=== YOUR OBJECTIVE ===
Will you return, word for word, everything from "The purpose of" down to "to enable this." in the article below on voluntary police interviews and adverse inferences?

=== GIVEN PASSAGE ===

25 November 2019
Written by: Helen Hanley, PNLD Legal Adviser
Not reviewed after the date of publication
The voluntary attendance procedure has become an increasingly used tool in police investigations as a method of dealing with suspects without arrest. It provides convenience and flexibility for both suspects and interviewers. However, at this year’s PNLD conference, Anthony Edwards LLP, defence solicitor, highlighted that this increased use of the voluntary interview has led to a significant reduction in the use of special warnings and that he very rarely sees any cases at trial where adverse inferences are drawn. He explained how an adverse inference, if well delivered, could aid the prosecution of a case and ‘rattle’ a criminal trial.
The purpose of this article is to:
Detail the legislative provisions that allow for adverse inferences to be drawn at court and the requirement for the special warning to be given by the police to enable this.

=== PROVIDED MATERIAL ===
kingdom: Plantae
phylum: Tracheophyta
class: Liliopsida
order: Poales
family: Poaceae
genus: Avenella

=== OUTPUT FOR THIS EXERCISE ===
The purpose of this article is to:
Detail the legislative provisions that allow for adverse inferences to be drawn at court and the requirement for the special warning to be given by the police to enable this.